Capital markets: India vs global perspective
Capital markets: India vs global perspective
With the newly enacted Companies (Amendment) Bill, 2020, it is now possible to directly list the equity shares of Indian companies on foreign exchanges
India witnessed a surge in capital market transactions, mainly Initial public offerings (IPOs). However, is our capital market regulations aligned with international regulations? India is making rapid changes to bring in global best practices and regulations.
Up till 2020, the legal framework in India facilitated listing of securities of Indian companies on international exchanges only by the way of Depository Receipts. Debt securities could be listed on international exchanges in the form of ‘Masala bonds’. With the newly enacted Companies (Amendment) Bill, 2020, it is now possible to directly list the equity shares of Indian companies on foreign exchanges. However, the related provisions including the eligibility of companies, permissible jurisdiction, tax structure, etc. are yet to be notified. RBI, SEBI, MCA, and CBDT have to co-ordinate to make necessary amendments to the existing regulations to seamlessly allow the direct listing at overseas exchanges.
Positive relationship
There is a strong positive relationship between capital market development and economic growth. Health and competence of an economy gets fuelled by well-developed and easy-going capital market policies. Overseas listing is expected to provide better valuation, increased pool of investors and competitiveness for domestic companies, and thus will have a considerable impact on the Indian economy.

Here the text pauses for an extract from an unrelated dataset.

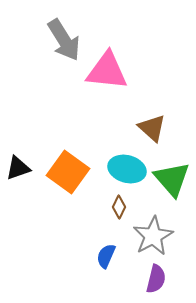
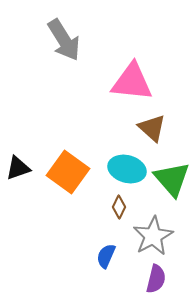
pink triangle: moved 25 px right, 11 px down
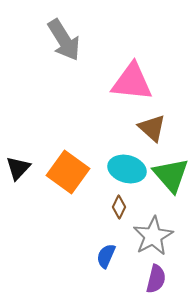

The amendments to the Companies Act also suggest giving companies listing their securities on foreign exchanges an exemption the requirements under Indian listing regulations. This means, unlisted Indian companies can list their securities on foreign exchanges without the need to list in India. In August, SEBI resolved multiple changes in the regulatory framework of our capital market. Of these, the most notable change included a reduction in the minimum lock-in period that has to be observed by a promoter following an IPO from 3 years to 18 months and approving a shift from the concept of ‘promoter’ to ‘person in control’.
This is in line with the international practices because the concept of a promoter is unique to India; most global capital market regulators don’t have a system of promoters, instead they focus on control. Another area of discussion is around the Special Purpose Acquisition Company, to ease the listing of start-ups, which are typically not able to satisfy the profitability criteria for a traditional public listing through an IPO.

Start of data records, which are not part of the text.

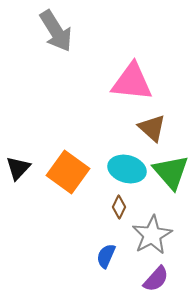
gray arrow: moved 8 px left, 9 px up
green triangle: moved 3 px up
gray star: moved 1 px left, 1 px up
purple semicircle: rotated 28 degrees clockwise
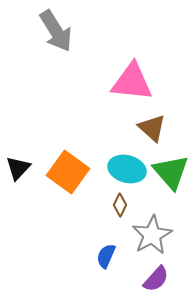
brown diamond: moved 1 px right, 2 px up
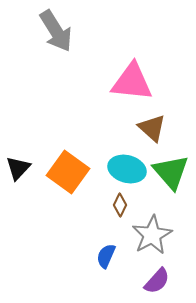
purple semicircle: moved 1 px right, 2 px down
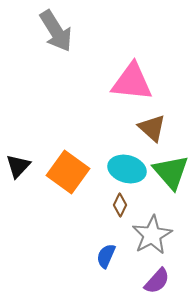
black triangle: moved 2 px up
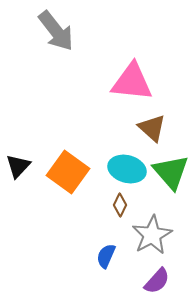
gray arrow: rotated 6 degrees counterclockwise
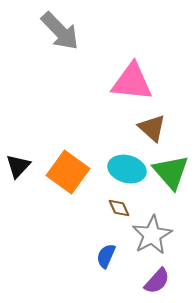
gray arrow: moved 4 px right; rotated 6 degrees counterclockwise
brown diamond: moved 1 px left, 3 px down; rotated 50 degrees counterclockwise
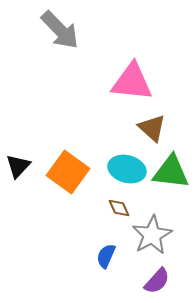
gray arrow: moved 1 px up
green triangle: rotated 42 degrees counterclockwise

The SPAC IPO route is an alternative platform to a traditional IPO in the US market. The concept of SPAC has been borrowed by other countries and is still in its nascent stages here. After gaining popularity in the US, the frenzy of SPACs gained traction in Asia. Given Asia’s large and mature IPO market, regulators are now considering allowing SPAC listing in various Asian countries. As the Indian market has been exhibiting openness towards new ideas and products, SPACs could well be right there. However, Indian regulators need to introduce separate regulations for SPAC IPOs as SPACs currently cannot meet the rigid eligibility norms and other regulatory requirements, in India. In early 2021, SEBI eased the eligibility and listing criteria on the so-called Innovators Growth Platform (IGP), a separate exchange venue for new-age start-ups. However, worldwide the regulations for main board listing, especially for start-ups, are easier than in India.